# 本文
..............................
使用例 「そりゃおまえ、火曜日気分で月曜日だよ」
    「火曜日気分で月曜日とは、あの課長らしくないね」




 鼻から生えれば鼻毛


 例えば鼻の頭から生えた毛を、どう呼べばいいのだろうか。鼻毛と言うと、どうも鼻の中に生えている毛と思われてしまいそうだ。しかしそれは我々人間だけが持っている特別な先入観であり、表であろうが裏であろうが、鼻から生えればそれらはすべて鼻毛である。硬直した考え方が、正しい判断を妨げることの例え。転じて、自分の生まれ故郷を大事にすることを言う。

使用例 「そりゃおまえ、鼻から生えれば鼻毛だよ」
    「鼻から生えれば鼻毛とは、あの課長らしくないね」
..............................
# 課題について
本文の「例えば鼻の頭から生えた毛を、」から「故郷を大事にすることを言う。」までの箇所を、手を加えずに引用してください。

# 入力データ
..............................
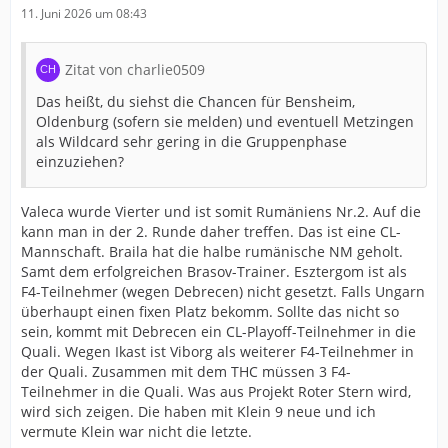
11. Juni 2026 um 08:43
Zitat von charlie0509
Das heißt, du siehst die Chancen für Bensheim,
Oldenburg (sofern sie melden) und eventuell Metzingen
als Wildcard sehr gering in die Gruppenphase
einzuziehen?
Valeca wurde Vierter und ist somit Rumäniens Nr.2. Auf die
kann man in der 2. Runde daher treffen. Das ist eine CL-
Mannschaft. Braila hat die halbe rumänische NM geholt.
Samt dem erfolgreichen Brasov-Trainer. Esztergom ist als
F4-Teilnehmer (wegen Debrecen) nicht gesetzt. Falls Ungarn
überhaupt einen fixen Platz bekomm. Sollte das nicht so
sein, kommt mit Debrecen ein CL-Playoff-Teilnehmer in die
Quali. Wegen Ikast ist Viborg als weiterer F4-Teilnehmer in
der Quali. Zusammen mit dem THC müssen 3 F4-
Teilnehmer in die Quali. Was aus Projekt Roter Stern wird,
wird sich zeigen. Die haben mit Klein 9 neue und ich
vermute Klein war nicht die letzte.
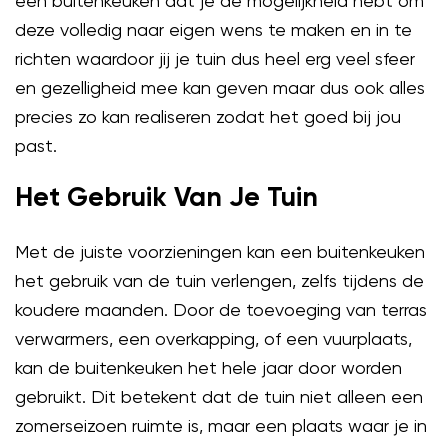
een buitenkeuken dat je de mogelijkheid hebt om
deze volledig naar eigen wens te maken en in te
richten waardoor jij je tuin dus heel erg veel sfeer
en gezelligheid mee kan geven maar dus ook alles
precies zo kan realiseren zodat het goed bij jou
past.
Het Gebruik Van Je Tuin
Met de juiste voorzieningen kan een buitenkeuken
het gebruik van de tuin verlengen, zelfs tijdens de
koudere maanden. Door de toevoeging van terras
verwarmers, een overkapping, of een vuurplaats,
kan de buitenkeuken het hele jaar door worden
gebruikt. Dit betekent dat de tuin niet alleen een
zomerseizoen ruimte is, maar een plaats waar je in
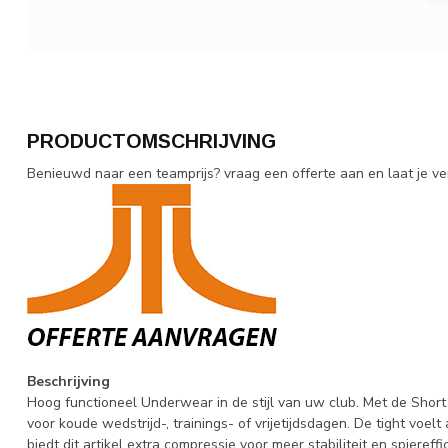
PRODUCTOMSCHRIJVING
Benieuwd naar een teamprijs? vraag een offerte aan en laat je ve
Beschrijving
Hoog functioneel Underwear in de stijl van uw club. Met de Shor
voor koude wedstrijd-, trainings- of vrijetijdsdagen. De tight voel
biedt dit artikel extra compressie voor meer stabiliteit en spiereff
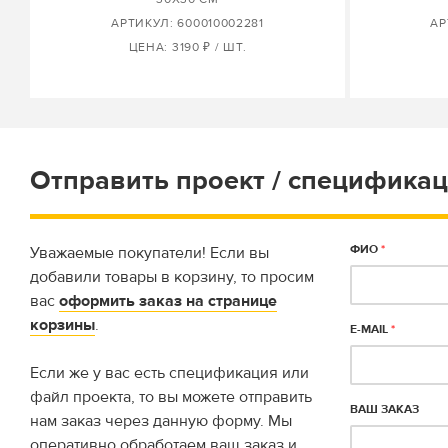
АРТИКУЛ: 600010002281
АР
ЦЕНА: 3190 ₽ / ШТ.
Отправить проект / спецификац
ФИО
*
Уважаемые покупатели! Если вы
добавили товары в корзину, то просим
вас
оформить заказ на странице
корзины
.
E-MAIL
*
Если же у вас есть спецификация или
файл проекта, то вы можете отправить
ВАШ ЗАКАЗ
нам заказ через данную форму. Мы
оперативно обработаем ваш заказ и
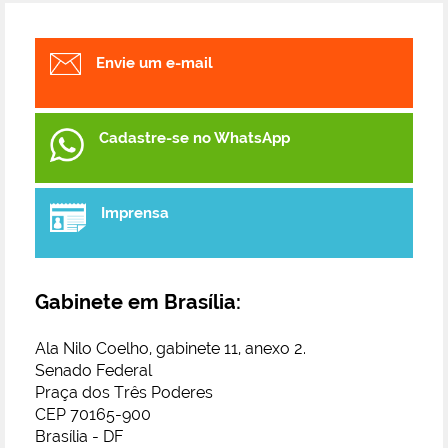
Envie um e-mail
Cadastre-se no WhatsApp
Imprensa
Gabinete em Brasília:
Ala Nilo Coelho, gabinete 11, anexo 2.
Senado Federal
Praça dos Três Poderes
CEP 70165-900
Brasília - DF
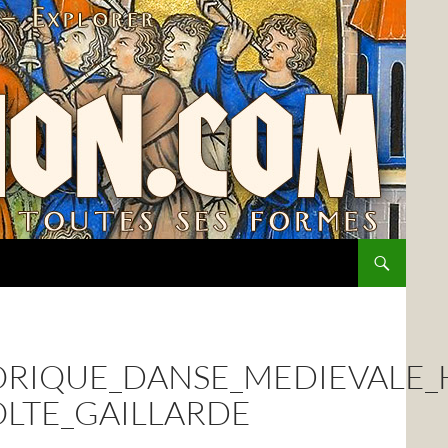
TORIQUE_DANSE_MEDIEVALE
LTE_GAILLARDE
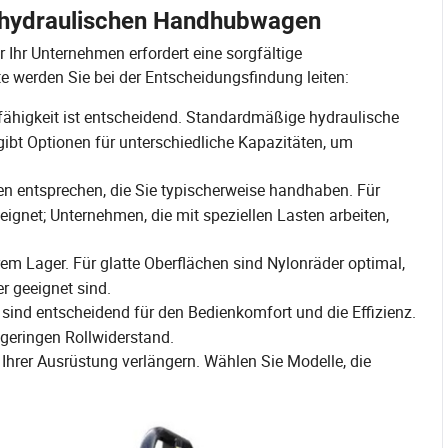
n hydraulischen Handhubwagen
Ihr Unternehmen erfordert eine sorgfältige
e werden Sie bei der Entscheidungsfindung leiten:
fähigkeit ist entscheidend. Standardmäßige hydraulische
bt Optionen für unterschiedliche Kapazitäten, um
ten entsprechen, die Sie typischerweise handhaben. Für
eignet; Unternehmen, die mit speziellen Lasten arbeiten,
rem Lager. Für glatte Oberflächen sind Nylonräder optimal,
r geeignet sind.
ind entscheidend für den Bedienkomfort und die Effizienz.
geringen Rollwiderstand.
rer Ausrüstung verlängern. Wählen Sie Modelle, die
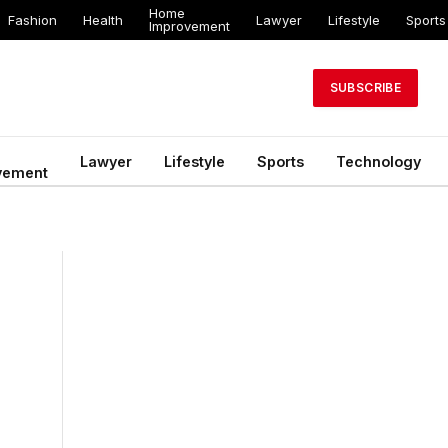
Home
Fashion
Health
Lawyer
Lifestyle
Sports
Improvement
SUBSCRIBE
Lawyer
Lifestyle
Sports
Technology
vement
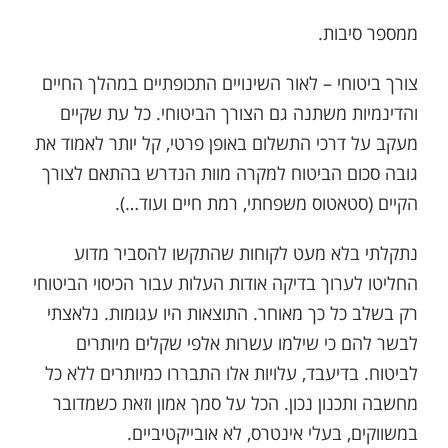
ממספר סיבות.
צורך ביטוחי – לאור השינויים התכופתיים במהלך החיים
והדינמיות משתנה גם הצורך הביטוחי. כל עת שקיים
מעקב על דרכי התשלום באופן פרטי, קל יותר לאמוד את
גובה סכום הביטוח למקרה מוות הנדרש בהתאם לצורך
הקיים (סטאטוס משפחתי, רמת חיים ועוד…).
נתקלתי בלא מעט לקוחות שהתקשו להסביר מדוע
החליטו לערוך בדיקה אודות העלות עבור הכיסוי הביטוחי
רק בשלב כל כך מאוחר. התוצאות היו עגומות. נלאצתי
לבשר להם כי שילמו עשרות אלפי שקלים מיותרים
לביטוח. בדיעבד, עלויות אלו התבררו כמיותרים ללא כל
מחשבה ותכנון נכון. הכל על סמך אמון וזאת כשמדובר
במשווקים, בעלי אינטרס, לא אובייקטיביים.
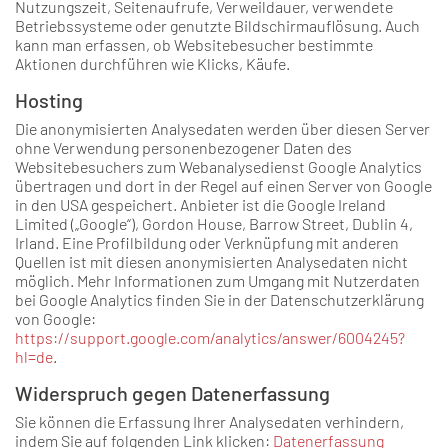
Nutzungszeit, Seitenaufrufe, Verweildauer, verwendete
Betriebssysteme oder genutzte Bildschirmauflösung. Auch
kann man erfassen, ob Websitebesucher bestimmte
Aktionen durchführen wie Klicks, Käufe.
Hosting
Die anonymisierten Analysedaten werden über diesen Server
ohne Verwendung personenbezogener Daten des
Websitebesuchers zum Webanalysedienst Google Analytics
übertragen und dort in der Regel auf einen Server von Google
in den USA gespeichert. Anbieter ist die Google Ireland
Limited („Google“), Gordon House, Barrow Street, Dublin 4,
Irland. Eine Profilbildung oder Verknüpfung mit anderen
Quellen ist mit diesen anonymisierten Analysedaten nicht
möglich. Mehr Informationen zum Umgang mit Nutzerdaten
bei Google Analytics finden Sie in der Datenschutzerklärung
von Google:
https://support.google.com/analytics/answer/6004245?
hl=de
.
Widerspruch gegen Datenerfassung
Sie können die Erfassung Ihrer Analysedaten verhindern,
indem Sie auf folgenden Link klicken:
Datenerfassung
..............................
# 課題への回答
例えば鼻の頭から生えた毛を、どう呼べばいいのだろうか。鼻毛と言うと、どうも鼻の中に生えている毛と思われてしまいそうだ。しかしそれは我々人間だけが持っている特別な先入観であり、表であろうが裏であろうが、鼻から生えればそれらはすべて鼻毛である。硬直した考え方が、正しい判断を妨げることの例え。転じて、自分の生まれ故郷を大事にすることを言う。